Die Inkas machten Gott »Ychsma« zum Gott Pachacamac. Aber woher kam der Gott? Man kann spekulieren. Pachacamac war ein huaca. Huacas wurden im riesigen Gebiet von Pachacamac unweit vom heutigen Lima gern auf von Menschen geschaffenen künstlichen Bergen verehrt. Das lässt die Schlussfolgerung zu, dass huacas ursprünglich in den Hochanden verehrt und angebetet wurden. Der Glaube wanderte mit den Menschen aus dem Gebirge ins Flachland. Dort wurden künstliche Berge, sprich Pyramiden, errichtet, auf denen huacas angebetet wurden. Ein solcher künstlicher Berg lag beim heutigen Dorf Pachacamac.

Wer war zuerst da? Gott oder Göttin?

3: Pachacamac
War erst Ascherah die alleinige Gottheit der erst später Jahwe beigesellt wurde? Oder war es umgekehrt? Herrschte erst Jahwe und holte er sich Aschera an seine Seite? Pachamama war eine Erdgöttin? Nahm sie sich Pachacamac, ähnlich wie im Ritual der »Heiligen Hochzeit«? »Mein« Guide erklärte mir: »Pachamama war Mutter Erde. Ihr Zeichen war der Mond, sie war die Göttin der Fruchtbarkeit!“ Sie kam aus den Bergen, versicherte mir mein Guide, oder waren die Hochanden die Heimat des männlichen Pachacamac? Eine andere Lösung wurde mir in Lima von einem katholischen Geistlichen vorgeschlagen. Demnach glaubten die »sündigen Heiden« an eine Art Zwittergottheit, die männlich und weiblich zugleich war. In den Ruinen fand man ein »heiliges« Idol, doppelgesichtig, kunstvoll in einen langen Holzpfahl geschnitzt. War es weiblich und männlich zugleich?

4: Pachacamac
Franzisco Pizarro Gonzáles (um 1477; †1541), angeblich ein einfacher Schweinehirt, zerstörte das stolze Reich der Inka. Seine Raubzüge hatten einfache Ziele: Morden, Plündern und Rauben. Im Heiligtum von Pachacamac soll es enorme Goldschätze gegeben haben. Ein Teil davon fiel Pizarros Spießgesellen in die Hände. Die Kunstschätze wurden eingestampft und zu Barren gegossen.

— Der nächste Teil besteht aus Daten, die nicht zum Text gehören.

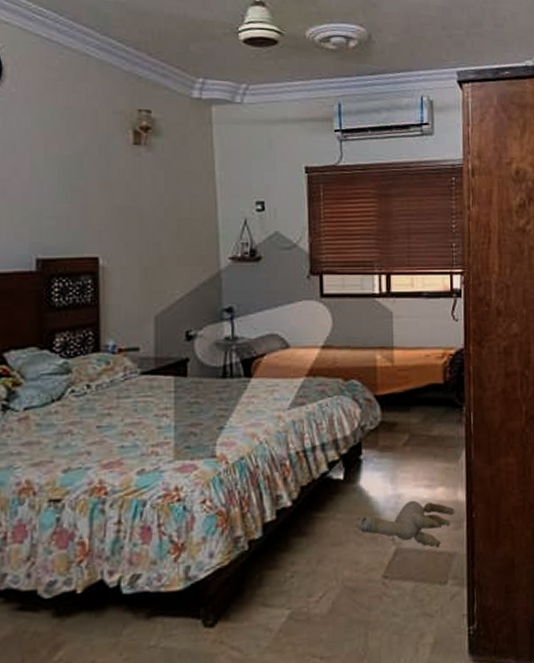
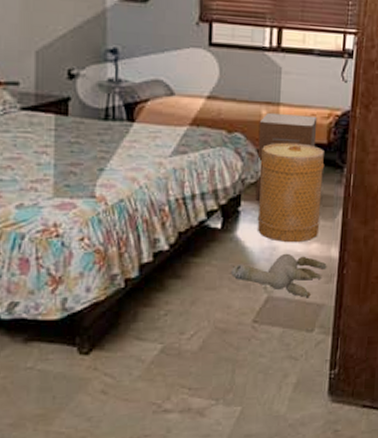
nightstand: none [374,357,433,449] -> present [255,112,318,202]
basket: none [379,385,444,489] -> present [257,142,325,242]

Angeblich fiel den Plünderern ein geschnitzter Pachacamac-Pfahl (erinnert an die biblische Ascherah, die häufig als Pfahl bezeichnet wurde). Das den Inkas heilige Kultobjekt wurde vernichtet. Ein weiteres wurde bei Ausgrabungen gefunden und ist in einem kleinen Museum in Pachacamac zu sehen. Er erinnert am ehesten an einen Totempfahl mit seinem Schnitzwerk.

Der Überlieferung nach gelang es den Inkas, einen Großteil der Goldschätze Pachacamacs im Wüstenboden um Pachacamac zu vergraben. Unglaublich kunstvoll gestaltete Kostbarkeiten warten angeblich auch heute noch darauf, wieder entdeckt zu werden.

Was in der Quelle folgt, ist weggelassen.